SOURCE PASSAGE START
Biodiversity in Liberia is part and parcel of its national reconstruction and development strategy which includes food security, alternate livelihoods, land reforms, and income equality. After 14 years of civil unrest which severely impacted its forests and natural resources, the call for increased capacity to conserve Liberia’s forests led to several initiatives. However, not much was known about Liberia’s biodiversity and for a long time no facilities existed to support scientists looking to advance knowledge in this all-encompassing endeavor.

A lecture hall at Sapo Conservation Centre, Liberia. Photo credit: SCC

The Sapo Conservation Centre (SCC) was established in 2013, within the ambit of Fauna and Flora International’s (FFI) project 'Building Capacity of the Next Generation of Liberian Conservation Professionals' and it includes  training, mentorship, internships, networking  etc. which are made available to trainees from participating institutions.  SCC serves as a base for training Liberian foresters, natural resource managers and biologists in conservation issues and ecological research, to improve local capacity in conservation and facilitate access to Liberia’s biodiversity and ecosystems for national and international researchers. Major stakeholders in the SCC include FFI in collaboration with Liberia’s Forestry Development Authority (FDA), University of Liberia (UL), Liberia’s Forestry Training Institute (FTI) and the Zoological Society of London (ZSL). Funding organizations are the the UK Darwin Initiative, US Fish and Wildlife Service’s (USFWS) Great Ape Fund, Basel Zoo, Arcus Foundation and the Global Trees Campaign.
SOURCE PASSAGE END
DATASET RECORDS START
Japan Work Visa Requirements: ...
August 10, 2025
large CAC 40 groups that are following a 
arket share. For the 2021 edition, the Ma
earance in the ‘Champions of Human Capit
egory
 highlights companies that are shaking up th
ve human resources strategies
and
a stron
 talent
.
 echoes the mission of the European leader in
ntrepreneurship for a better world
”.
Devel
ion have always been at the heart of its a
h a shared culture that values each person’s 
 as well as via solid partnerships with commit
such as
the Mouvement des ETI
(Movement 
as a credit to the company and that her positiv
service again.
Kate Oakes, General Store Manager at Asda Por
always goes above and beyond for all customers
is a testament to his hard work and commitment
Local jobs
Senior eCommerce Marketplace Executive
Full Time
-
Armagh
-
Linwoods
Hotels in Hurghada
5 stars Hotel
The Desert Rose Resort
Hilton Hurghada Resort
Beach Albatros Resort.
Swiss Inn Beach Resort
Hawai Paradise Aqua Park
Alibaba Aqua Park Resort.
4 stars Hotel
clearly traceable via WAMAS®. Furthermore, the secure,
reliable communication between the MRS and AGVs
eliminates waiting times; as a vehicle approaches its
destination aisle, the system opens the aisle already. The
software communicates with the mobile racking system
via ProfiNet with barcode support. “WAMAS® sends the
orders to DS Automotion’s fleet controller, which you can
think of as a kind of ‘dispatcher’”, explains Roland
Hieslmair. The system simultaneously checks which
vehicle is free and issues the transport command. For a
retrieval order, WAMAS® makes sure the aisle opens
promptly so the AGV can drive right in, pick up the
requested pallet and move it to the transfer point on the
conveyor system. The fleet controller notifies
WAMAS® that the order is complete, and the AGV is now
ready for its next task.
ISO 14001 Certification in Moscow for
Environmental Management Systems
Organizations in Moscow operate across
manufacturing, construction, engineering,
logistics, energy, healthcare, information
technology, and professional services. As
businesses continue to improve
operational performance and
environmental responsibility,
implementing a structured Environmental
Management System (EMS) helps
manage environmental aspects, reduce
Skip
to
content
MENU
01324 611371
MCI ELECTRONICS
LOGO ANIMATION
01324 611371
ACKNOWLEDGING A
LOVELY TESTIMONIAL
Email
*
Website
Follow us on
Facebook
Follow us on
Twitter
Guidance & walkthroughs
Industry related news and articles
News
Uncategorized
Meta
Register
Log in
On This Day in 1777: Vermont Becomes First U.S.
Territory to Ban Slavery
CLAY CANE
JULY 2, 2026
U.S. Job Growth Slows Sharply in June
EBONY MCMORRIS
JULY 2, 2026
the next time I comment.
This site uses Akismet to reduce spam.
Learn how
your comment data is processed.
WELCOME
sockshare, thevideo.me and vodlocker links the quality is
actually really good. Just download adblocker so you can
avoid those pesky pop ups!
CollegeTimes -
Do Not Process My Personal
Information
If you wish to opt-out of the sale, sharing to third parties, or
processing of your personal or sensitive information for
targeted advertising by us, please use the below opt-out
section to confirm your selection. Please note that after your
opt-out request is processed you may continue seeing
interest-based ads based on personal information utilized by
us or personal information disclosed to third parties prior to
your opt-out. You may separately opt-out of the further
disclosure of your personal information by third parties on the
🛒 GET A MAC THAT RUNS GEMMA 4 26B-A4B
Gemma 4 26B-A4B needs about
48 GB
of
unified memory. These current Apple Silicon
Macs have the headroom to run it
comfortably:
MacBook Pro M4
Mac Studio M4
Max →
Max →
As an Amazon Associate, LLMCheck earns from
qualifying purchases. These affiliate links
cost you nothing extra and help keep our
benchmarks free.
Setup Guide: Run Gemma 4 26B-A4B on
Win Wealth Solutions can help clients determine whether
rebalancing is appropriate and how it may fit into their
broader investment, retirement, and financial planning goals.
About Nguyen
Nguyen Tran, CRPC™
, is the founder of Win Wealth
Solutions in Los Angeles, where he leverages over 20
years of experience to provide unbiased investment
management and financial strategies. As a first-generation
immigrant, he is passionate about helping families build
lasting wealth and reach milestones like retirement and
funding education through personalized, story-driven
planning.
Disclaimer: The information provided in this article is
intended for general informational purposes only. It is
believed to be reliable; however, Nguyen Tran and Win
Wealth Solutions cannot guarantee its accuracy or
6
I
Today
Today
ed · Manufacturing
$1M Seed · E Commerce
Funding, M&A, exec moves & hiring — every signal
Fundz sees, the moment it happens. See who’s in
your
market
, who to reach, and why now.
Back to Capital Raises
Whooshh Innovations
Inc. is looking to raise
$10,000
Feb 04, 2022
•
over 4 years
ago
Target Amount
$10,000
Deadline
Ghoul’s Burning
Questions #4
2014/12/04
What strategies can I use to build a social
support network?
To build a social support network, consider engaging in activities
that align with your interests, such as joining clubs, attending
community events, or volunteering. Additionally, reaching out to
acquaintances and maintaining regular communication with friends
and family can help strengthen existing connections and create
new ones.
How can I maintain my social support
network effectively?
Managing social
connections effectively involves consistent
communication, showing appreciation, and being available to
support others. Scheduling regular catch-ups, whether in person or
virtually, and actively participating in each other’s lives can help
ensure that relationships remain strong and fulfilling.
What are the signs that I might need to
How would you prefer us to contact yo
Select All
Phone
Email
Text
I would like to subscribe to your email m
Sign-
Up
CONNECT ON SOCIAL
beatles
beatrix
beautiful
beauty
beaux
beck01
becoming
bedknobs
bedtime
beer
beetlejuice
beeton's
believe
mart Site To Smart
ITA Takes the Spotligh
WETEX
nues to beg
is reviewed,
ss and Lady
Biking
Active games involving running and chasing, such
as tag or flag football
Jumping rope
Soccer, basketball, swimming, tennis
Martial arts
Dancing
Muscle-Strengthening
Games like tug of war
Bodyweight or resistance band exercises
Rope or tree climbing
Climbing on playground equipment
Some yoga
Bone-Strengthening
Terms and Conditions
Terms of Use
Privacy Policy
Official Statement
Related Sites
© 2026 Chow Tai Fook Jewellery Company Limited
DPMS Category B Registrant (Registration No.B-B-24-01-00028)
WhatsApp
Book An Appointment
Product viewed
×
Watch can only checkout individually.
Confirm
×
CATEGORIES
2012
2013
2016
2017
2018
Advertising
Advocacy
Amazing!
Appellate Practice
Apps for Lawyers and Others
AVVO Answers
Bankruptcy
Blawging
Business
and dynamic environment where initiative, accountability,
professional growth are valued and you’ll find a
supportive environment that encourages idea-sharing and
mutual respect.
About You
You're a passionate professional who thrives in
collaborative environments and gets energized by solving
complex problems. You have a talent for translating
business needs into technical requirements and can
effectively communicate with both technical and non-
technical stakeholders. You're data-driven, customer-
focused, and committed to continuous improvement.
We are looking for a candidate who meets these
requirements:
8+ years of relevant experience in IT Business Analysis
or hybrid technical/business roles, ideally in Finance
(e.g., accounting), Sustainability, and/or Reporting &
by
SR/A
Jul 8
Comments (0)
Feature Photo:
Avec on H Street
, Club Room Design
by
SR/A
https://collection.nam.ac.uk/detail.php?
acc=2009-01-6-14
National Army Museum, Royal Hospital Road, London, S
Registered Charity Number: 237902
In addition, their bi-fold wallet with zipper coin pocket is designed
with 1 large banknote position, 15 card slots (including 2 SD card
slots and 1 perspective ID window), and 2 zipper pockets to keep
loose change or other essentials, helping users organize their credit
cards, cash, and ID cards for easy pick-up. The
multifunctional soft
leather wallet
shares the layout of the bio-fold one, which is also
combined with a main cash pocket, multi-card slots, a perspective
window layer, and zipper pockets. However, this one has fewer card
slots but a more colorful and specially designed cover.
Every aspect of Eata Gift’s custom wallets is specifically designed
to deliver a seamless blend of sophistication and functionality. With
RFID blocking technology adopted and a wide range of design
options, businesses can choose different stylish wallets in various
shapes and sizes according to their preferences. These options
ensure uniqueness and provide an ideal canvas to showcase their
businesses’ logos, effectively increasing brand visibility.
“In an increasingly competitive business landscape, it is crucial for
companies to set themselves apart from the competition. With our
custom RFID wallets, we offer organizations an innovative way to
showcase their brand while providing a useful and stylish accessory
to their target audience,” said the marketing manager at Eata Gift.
DATASET RECORDS END
- WORK TO COMPLETE:
A. Please copy a stretch of the Liberia conservation passage, beginning at the words "Biodiversity in Liberia" and stopping after "this all-encompassing endeavor.", and swap "civil unrest" for "civil war" wherever it occurs there.
B. According to the Liberia conservation passage, in what year was the Sapo Conservation Centre established?

- ANSWERS TO EACH TASK:
A.
Biodiversity in Liberia is part and parcel of its national reconstruction and development strategy which includes food security, alternate livelihoods, land reforms, and income equality. After 14 years of civil war which severely impacted its forests and natural resources, the call for increased capacity to conserve Liberia’s forests led to several initiatives. However, not much was known about Liberia’s biodiversity and for a long time no facilities existed to support scientists looking to advance knowledge in this all-encompassing endeavor.

B. 2013